Persimmon was up 3 per cent in early morning trading, Barratt Developments gained 2.4 per cent and Taylor Wimpey rose 2.3 per cent. The FTSE 250 index of domestically focused mid-cap stocks was up 1.2 per cent.
Labour won scores of seats because of the rise of Reform UK, which split the rightwing vote, punishing the Conservatives under the UK’s first past the post electoral system.
One of the victims was former prime minister Liz Truss, among many big Tory names to lose their seats.

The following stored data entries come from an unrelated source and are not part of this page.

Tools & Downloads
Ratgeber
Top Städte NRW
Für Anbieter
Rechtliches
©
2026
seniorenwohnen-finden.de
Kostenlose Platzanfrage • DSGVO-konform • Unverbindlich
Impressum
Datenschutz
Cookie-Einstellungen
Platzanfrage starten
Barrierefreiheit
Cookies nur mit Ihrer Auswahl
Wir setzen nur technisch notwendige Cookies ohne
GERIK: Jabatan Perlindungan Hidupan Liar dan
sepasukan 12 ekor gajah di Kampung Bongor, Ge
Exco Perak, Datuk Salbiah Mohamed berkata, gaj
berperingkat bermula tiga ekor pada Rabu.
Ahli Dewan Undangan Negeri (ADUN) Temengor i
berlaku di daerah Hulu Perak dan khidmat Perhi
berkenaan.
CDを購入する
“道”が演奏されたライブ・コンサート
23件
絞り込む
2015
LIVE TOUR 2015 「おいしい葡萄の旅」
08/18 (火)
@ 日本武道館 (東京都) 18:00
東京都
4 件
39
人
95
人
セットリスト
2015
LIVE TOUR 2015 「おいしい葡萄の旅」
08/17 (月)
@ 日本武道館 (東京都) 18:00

Her 49-day premiership, and the economic havoc it spawned, contributed to the Conservative meltdown.
“This looks more like an election the Conservatives have lost than one Labour have won,” pollster Sir John Curtice told the BBC.

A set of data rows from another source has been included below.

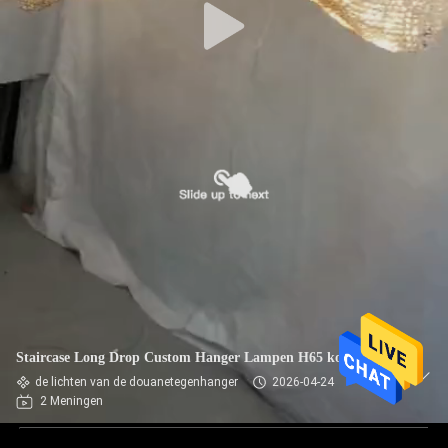
Staircase Long Drop Custom Hanger Lampen H65 koper
de lichten van de douanetegenhanger
2026-04-24
2 Meningen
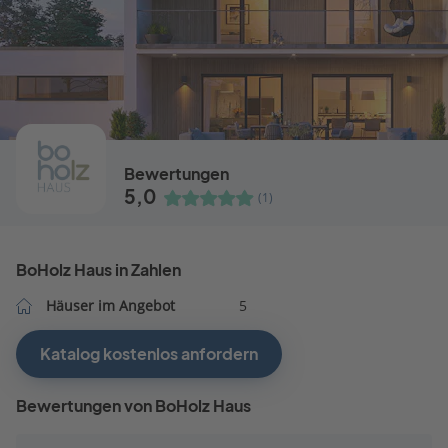
Bewertungen
5,0
(1)
BoHolz Haus in Zahlen
Häuser im Angebot
5
Katalog kostenlos anfordern
Bewertungen von BoHolz Haus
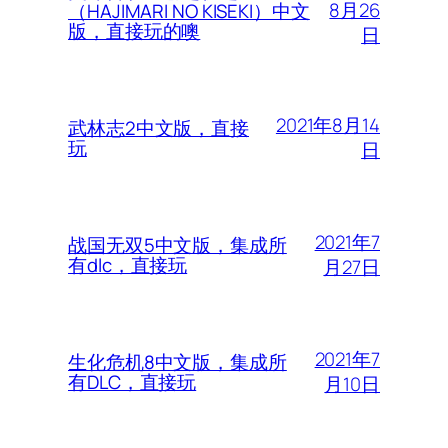
8月26
（HAJIMARI NO KISEKI）中文
版，直接玩的噢
日
2021年8月14
武林志2中文版，直接
玩
日
2021年7
战国无双5中文版，集成所
有dlc，直接玩
月27日
2021年7
生化危机8中文版，集成所
有DLC，直接玩
月10日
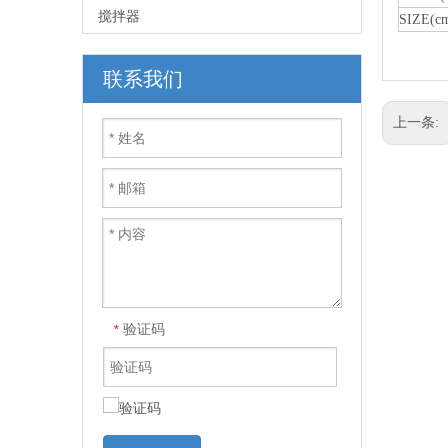
搅拌器
SIZE(c
联系我们
上一条:
验证码
*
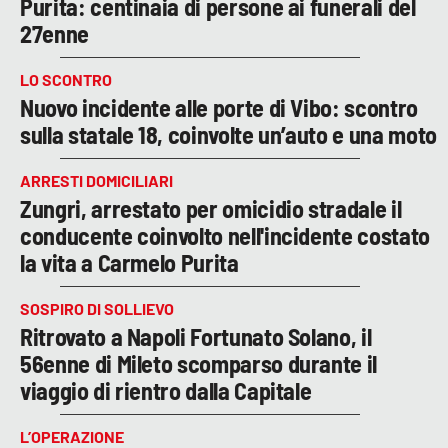
Purita: centinaia di persone ai funerali del
27enne
LO SCONTRO
Nuovo incidente alle porte di Vibo: scontro
sulla statale 18, coinvolte un’auto e una moto
ARRESTI DOMICILIARI
Zungri, arrestato per omicidio stradale il
conducente coinvolto nell'incidente costato
la vita a Carmelo Purita
SOSPIRO DI SOLLIEVO
Ritrovato a Napoli Fortunato Solano, il
56enne di Mileto scomparso durante il
viaggio di rientro dalla Capitale
L’OPERAZIONE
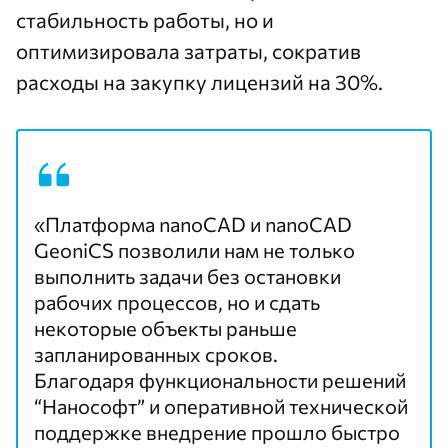
стабильность работы, но и
оптимизировала затраты, сократив
расходы на закупку лицензий на 30%.
«Платформа nanoCAD и nanoCAD
GeoniCS позволили нам не только
выполнить задачи без остановки
рабочих процессов, но и сдать
некоторые объекты раньше
запланированных сроков.
Благодаря функциональности решений
“Нанософт” и оперативной технической
поддержке внедрение прошло быстро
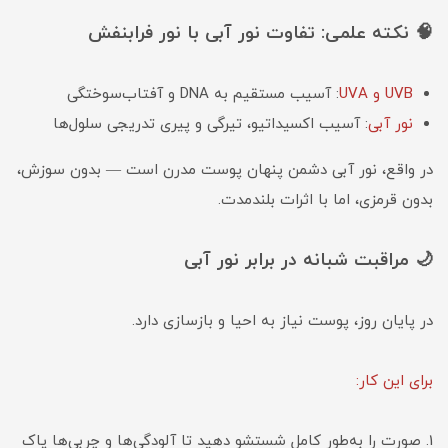
🧠 نکته علمی: تفاوت نور آبی با نور فرابنفش
UVB و UVA
: آسیب مستقیم به DNA و آفتاب‌سوختگی
نور آبی
: آسیب اکسیداتیو، تیرگی و پیری تدریجی سلول‌ها
در واقع، نور آبی دشمن پنهان پوست مدرن است — بدون سوزش،
بدون قرمزی، اما با اثرات بلندمدت.
🌙 مراقبت شبانه در برابر نور آبی
در پایان روز، پوست نیاز به احیا و بازسازی دارد.
برای این کار:
1. صورت را به‌طور کامل شستشو دهید تا آلودگی‌ها و چربی‌ها پاک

Speaking at his count in Clacton, Reform’s leader Nigel Farage celebrated his election as an MP at his eighth attempt. “This is the start of something that is going to stun all of you,” he said.

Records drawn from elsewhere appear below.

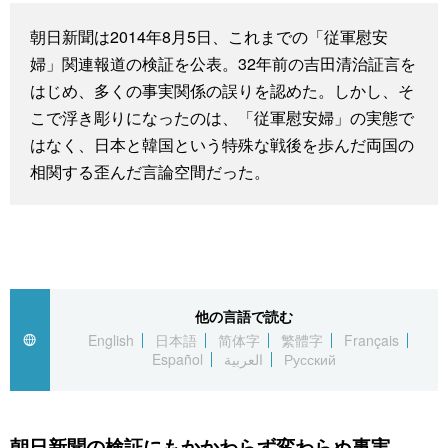
スポーツ・東京2020
文化
動画/Live
朝日新聞は2014年8月5日、これまでの「従軍慰安
婦」関連報道の検証を公表。32年前の吉田清治証言を
科学・技術
Books
はじめ、多くの事実関係の誤りを認めた。しかし、そ
こで浮き彫りになったのは、「従軍慰安婦」の実態で
暮らし
Cinema
はなく、日本と韓国という特殊な戦後を歩んだ両国の
相関する歪んだ言論空間だった。
スポーツ・東京2020
Topics
Images
People
他の言語で読む
English
日本語
简体字
繁體字
Français
Español
العربية
Русский
東京
お知らせ
朝日新聞の検証にもかかわらず変わらぬ事実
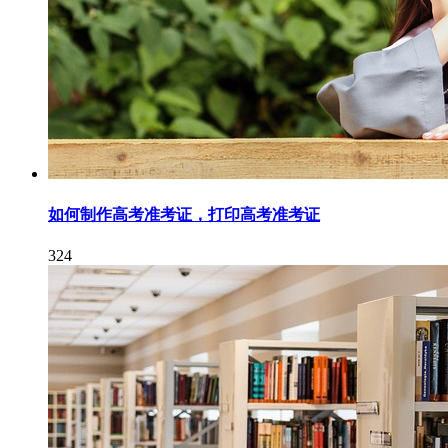
如何制作高考准考证，打印高考准考证
324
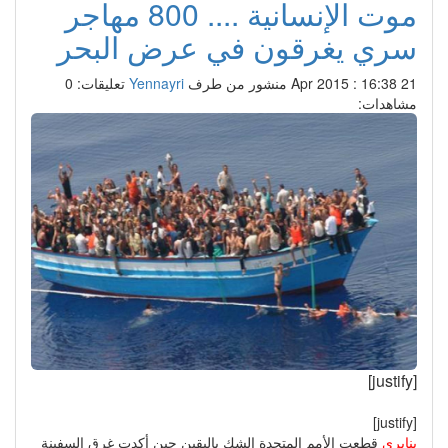
موت الإنسانية .... 800 مهاجر
سري يغرقون في عرض البحر
21 Apr 2015 : 16:38
منشور من طرف
Yennayri
تعليقات: 0
مشاهدات:
[justify]
[justify]
ينايري
قطعت الأمم المتحدة الشك باليقين حين أكدت غرق السفينة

Turnout was on course to be about 60 per cent, close to a record low, suggesting general public dissatisfaction with mainstream politics.
Starmer admitted that he faced an immediate task of reconnecting mainstream politics to voters. “The fight for trust is the battle that defines our age,” he said.
With almost all results in, Labour had secured 34 per cent of the vote, the Conservatives 24 per cent, Reform 14 per cent and the Liberal Democrats 12 per cent. Labour had won 411 seats, the Conservatives 121, the Lib Dems 71 and Reform four.
The centrist Lib Dems’ tally smashed the party’s modern-era 62-seat record in 2005, as it made big gains in the Tory “blue wall” of well-heeled seats in the south of England.
The Scottish National party was behind Labour in Scotland with an expected 10 seats, delivering a hammer blow to the party’s dream of securing independence.
Among the high-profile Conservative casualties on a night of Tory desolation were Grant Shapps, defence secretary; Penny Mordaunt, leader of the Commons; Gillian Keegan, education secretary; Sir Jacob Rees-Mogg, former cabinet minister; and Alex Chalk, justice secretary.
Corbyn held his Islington North seat, standing as an independent, while George Galloway, the leftwing pro-Palestinian MP for Rochdale, lost his seat to Labour.
But Labour lost four seats — including one held by shadow cabinet member Jonathan Ashworth — to pro-Palestinian independent candidates, an indication of how Starmer’s position on the Israel-Hamas war has hurt his party among many Muslim voters.
The Green party also won all its four target seats in the general election, quadrupling the number of MPs it will send to Westminster and bringing its total in line with Reform UK.
Labour’s victory bucked international political trends, with far-right parties performing strongly in recent European and French elections, and Donald Trump leading in polls for the US presidential race.
Starmer has become only the seventh Labour prime minister in the party’s history. He will immediately form his cabinet after moving into 10 Downing Street on Friday, with an instruction to ministers to quickly deliver policies to jolt Britain out of its low-growth torpor.
Chancellor-in-waiting Reeves has said she hopes investors will now see the UK as a “safe haven”.
The Conservatives’ total of 121 seats is lower than the party’s worst-ever result of 156 in 1906. Starmer’s expected seat haul is close to the 418 seats won by Blair in his 1997 landslide victory.